Par Anselme Blagnon
« Ce qui se passe actuellement (dans la filière) fait très mal », affirme Marcel Zongo, transporteur d’un véhicule chargé de fèves de cacao stationné « depuis deux semaines », sur la voie menant à la société Cargill à San-Pedro (Sud-ouest de la Côte d’Ivoire) dont le port est le premier exportateur mondial de cacao.
Près du camion de M. Zongo, plus de 45 autres véhicules chargés de fèves de cacao sont immobilisés, attendant leur déchargement le long de la rue.
Installés par petits groupes près de leurs véhicules en devisant pour certains, ou réunis autour d’une tasse de thé pour d’autres, ces transporteurs y ont élu domicile depuis plusieurs jours au grand bonheur des commerçants ambulants.
Assis à l’ombre d’un arbre en compagnie de son ami Souleymane Zongo, M. Ouédraogo campe depuis deux semaines et avoue « ne pas comprendre véritablement ce qui se passe au niveau de la filière, de novembre 2016 à ce jour », ajoutant que les « patrons (responsables de Coopératives) disent qu’on ne les paye pas ».
Au centre-ville, des véhicules sont également parqués dans des stations d’essence et devant des entrepôts, le temps d’être réceptionnés par les sociétés vers lesquelles ils sont conduits.
Les sociétés reçoivent tout au plus « 20 camions par jour alors que (ceux) qui sont ici sont près de 200. C’est comme si rien n’était fait.
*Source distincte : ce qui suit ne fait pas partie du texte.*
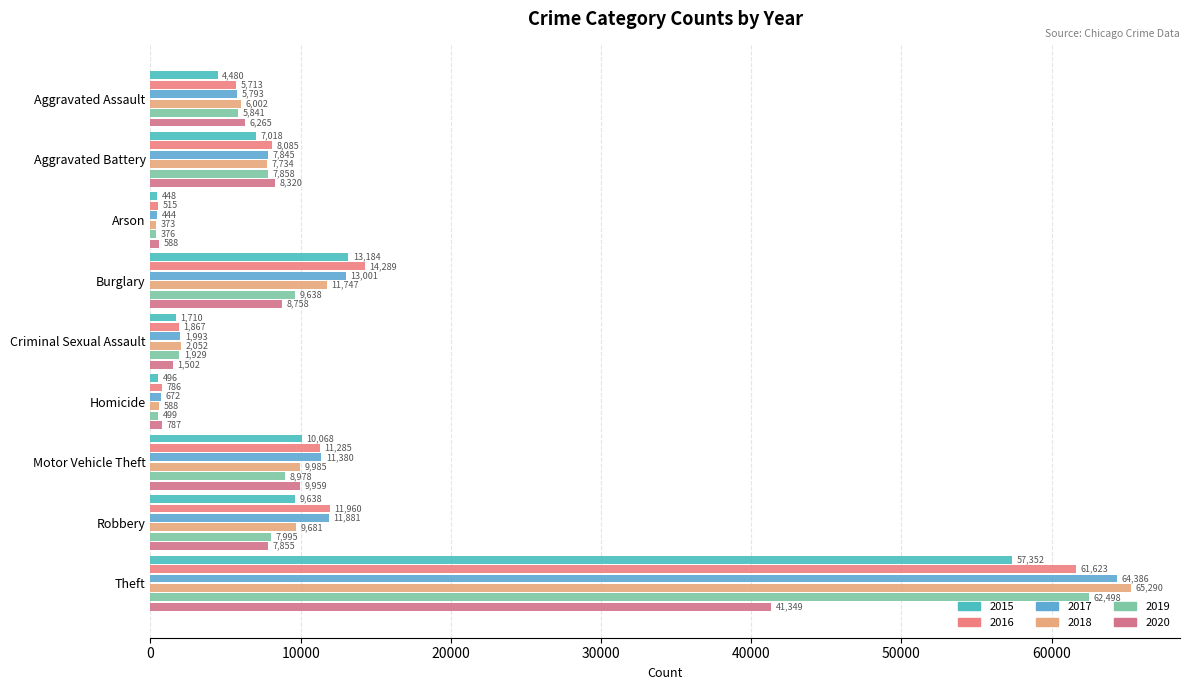

Reading left to right, what are all the values shown in this chart?

2015: Aggravated Assault=4480	Aggravated Battery=7018	Arson=448	Burglary=13184	Criminal Sexual Assault=1710	Homicide=496	Motor Vehicle Theft=10068	Robbery=9638	Theft=57352
2016: Aggravated Assault=5713	Aggravated Battery=8085	Arson=515	Burglary=14289	Criminal Sexual Assault=1867	Homicide=786	Motor Vehicle Theft=11285	Robbery=11960	Theft=61623
2017: Aggravated Assault=5793	Aggravated Battery=7845	Arson=444	Burglary=13001	Criminal Sexual Assault=1993	Homicide=672	Motor Vehicle Theft=11380	Robbery=11881	Theft=64386
2018: Aggravated Assault=6002	Aggravated Battery=7734	Arson=373	Burglary=11747	Criminal Sexual Assault=2052	Homicide=588	Motor Vehicle Theft=9985	Robbery=9681	Theft=65290
2019: Aggravated Assault=5841	Aggravated Battery=7858	Arson=376	Burglary=9638	Criminal Sexual Assault=1929	Homicide=499	Motor Vehicle Theft=8978	Robbery=7995	Theft=62498
2020: Aggravated Assault=6265	Aggravated Battery=8320	Arson=588	Burglary=8758	Criminal Sexual Assault=1502	Homicide=787	Motor Vehicle Theft=9959	Robbery=7855	Theft=41349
On attend dans la fraicheur », lance l’air découragé un autre transporteur, Zacharia Gourane, lors d’un échange avec ceux qui partagent sa natte, trois « collègues » venus de Biankouma (Ouest) et Vavoua (Centre-Ouest) depuis une semaine comme lui.
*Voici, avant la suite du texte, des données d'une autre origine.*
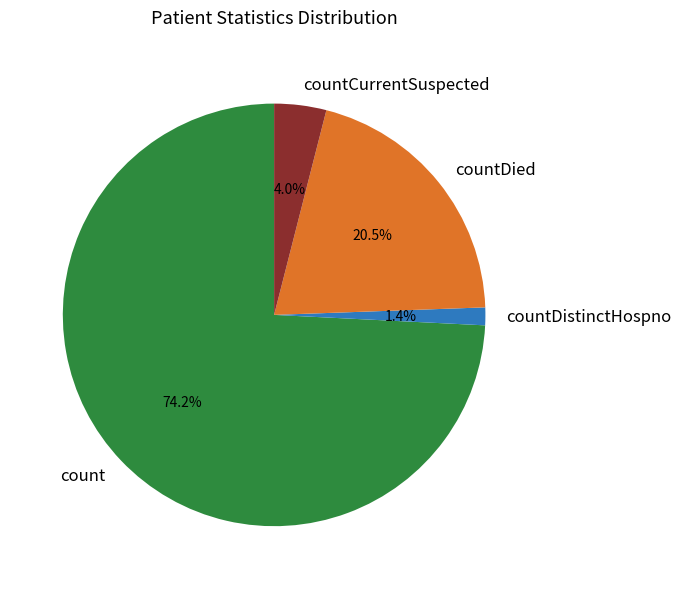

Is the sum of count and countDistinctHospno greater than half?

Yes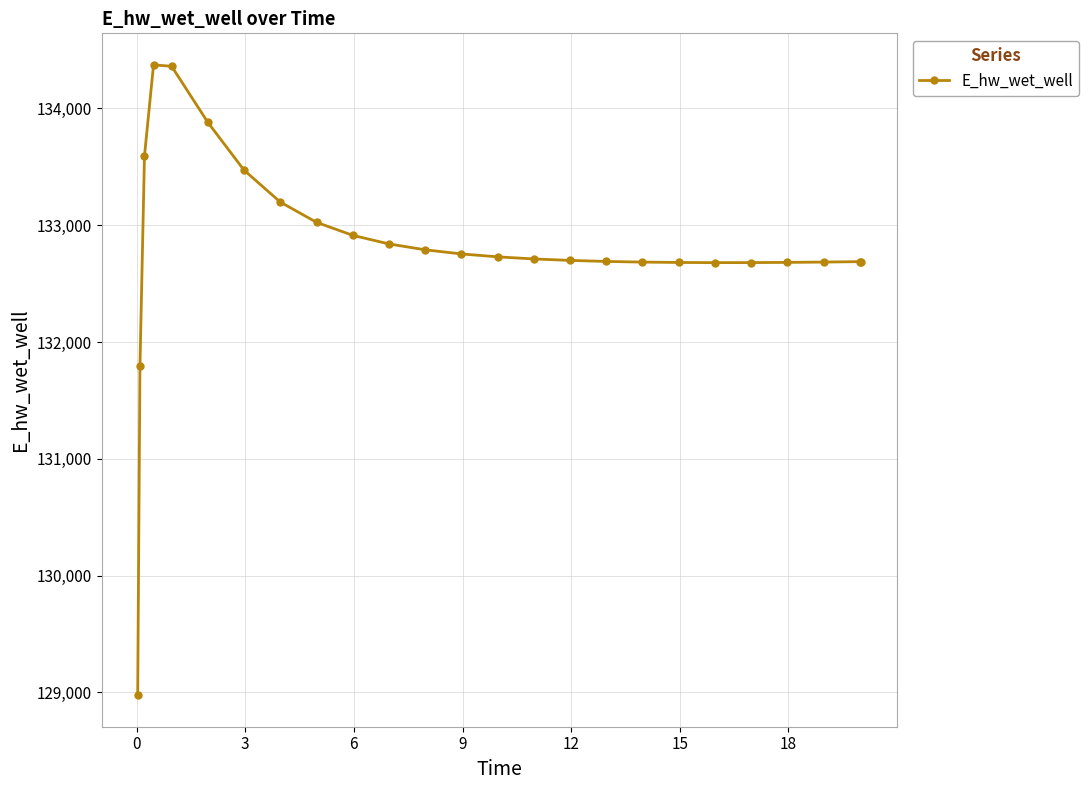

How many series are shown in this chart?

1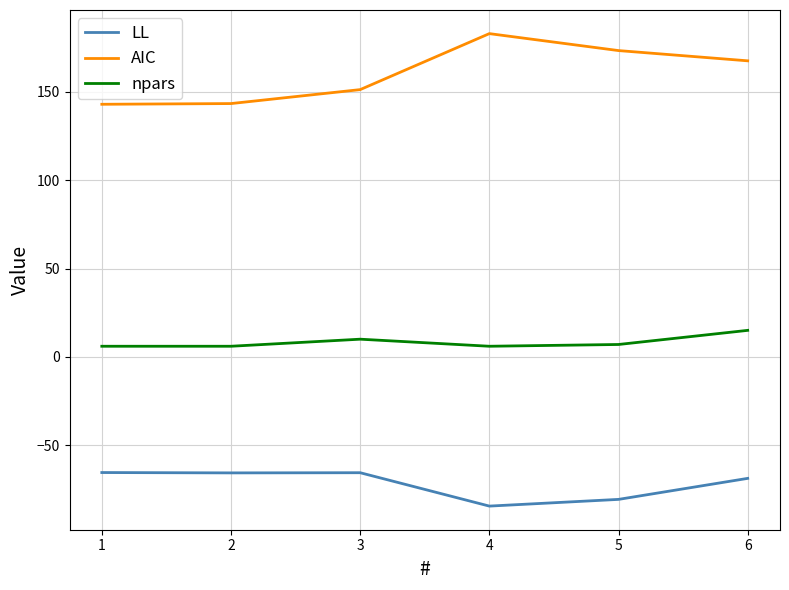

What is the lowest value of the npars series?

6.0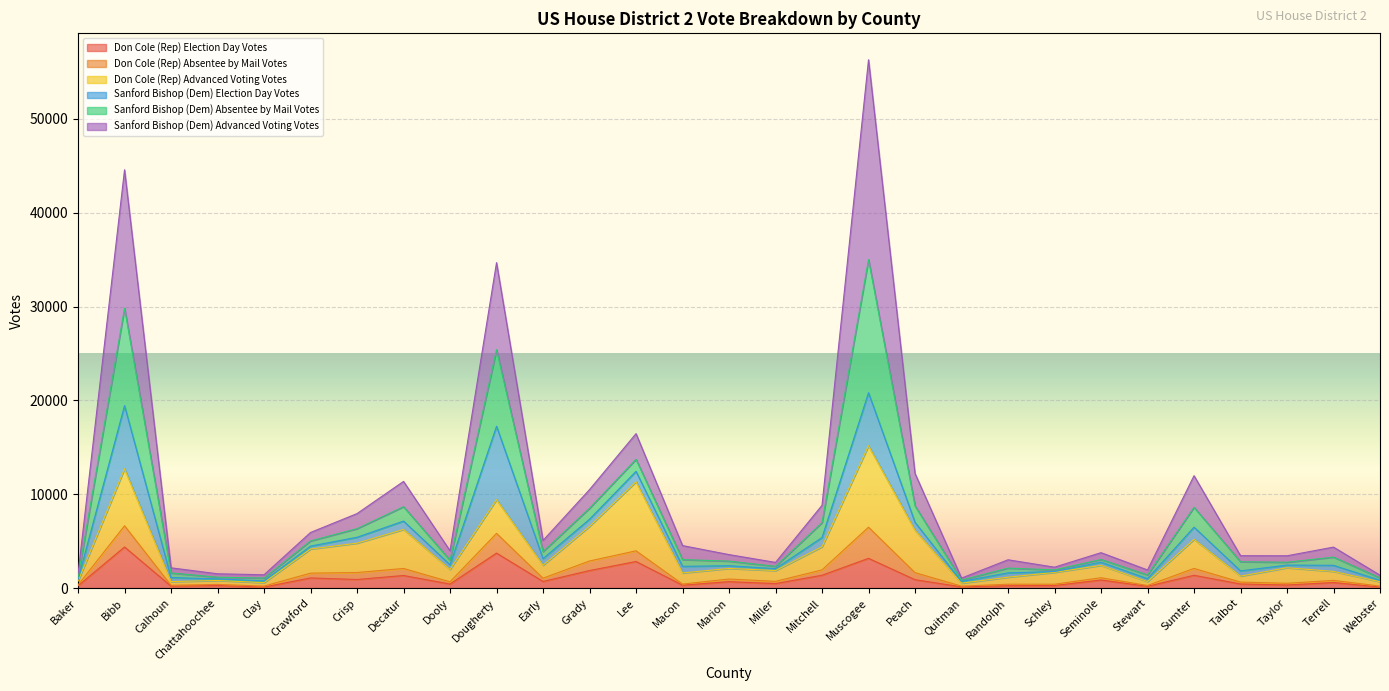

At which category is the sum across all series the highest?

Muscogee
Un ralentissement lié à la surproduction
La Côte d’Ivoire, premier producteur mondial du cacao avec une production de 1,5 million de tonnes en 2015, connaît un ralentissement des ventes en raison d’une « surproduction » de 110.000 tonnes de mi-novembre à décembre 2016 et une baisse de plus de 30% des cours mondiaux, selon le Conseil café-cacao (CCC) organe de régulation qui a maintenu le prix bord champ du kilogramme à 1.100 FCFA jusqu’au 31 mars.
Pour éviter des dépenses liées notamment au coût de location des véhicules, la société coopérative de Nem-Noma de Kouamékro (SCNK Sassandra) ne réceptionne plus de fèves de cacao depuis janvier « en attendant que la situation se décante ».
« C’est tellement difficile de faire décharger le cacao », confie le président du conseil d’administration de la coopérative, Grégoire Gangouané, pour qui il est préférable de ne pas « perdre du temps », étant donné que plusieurs usines de transformation de fèves ont « cessé » leurs activités, à l’exception de « Cargill et Touton ».
« Les usines disent que le prix d’achat (1.100 FCFA) du Kg de cacao proposé par le CCC ne les arrange pas, parce que le coût sur le marché international a connu une baisse qui a une répercussion sur le plan national », explique M. Gangouané.
Des transporteurs exposés à l’insécurité
En attendant de voir son camion déchargé, M. Ouattara, la quarantaine, passe ses nuits à la belle étoile avec les dangers qui peuvent survenir.
« En dormant dehors on s’expose à des agressions », souvent il y a des bandits qui viennent. Certains ont des machettes d’autres des lance-pierres », raconte M. Gourane. Pour éviter des agressions à la tombée de la nuit, chauffeurs et apprentis se relaient pour assurer la sécurité des engins et de leurs contenus.
Les activités liées à l’exportation du cacao n’ont « jamais été interrompues », selon un responsable du port, expliquant que le passage des véhicules se fait par rotation et qu’ »il y a toujours des sorties. Une fois qu’il y a des navires qui sont là pour prendre les marchandises, les embarcations sont faites ». Une information confirmée par la direction régionale du Conseil café-cacao.
Pour protester contre le blocage de plusieurs milliers de tonnes de cacao dans les ports ivoiriens, à la suite de l’enlisement du système d’achat mis en place par les autorités de la filière, le syndicat national agricole pour le progrès en Côte d’Ivoire (SYNAP-CI) et d’autres associations ont entamé mercredi une grève illimitée.
Avec une production moyenne annuelle de plus 1.200.000 tonnes, soit 41% de l’offre mondiale, l’économie cacaoyère fournit environ 40% de recettes d’exportation et contribue à hauteur de 10% au Produit intérieur brut (PIB) du pays.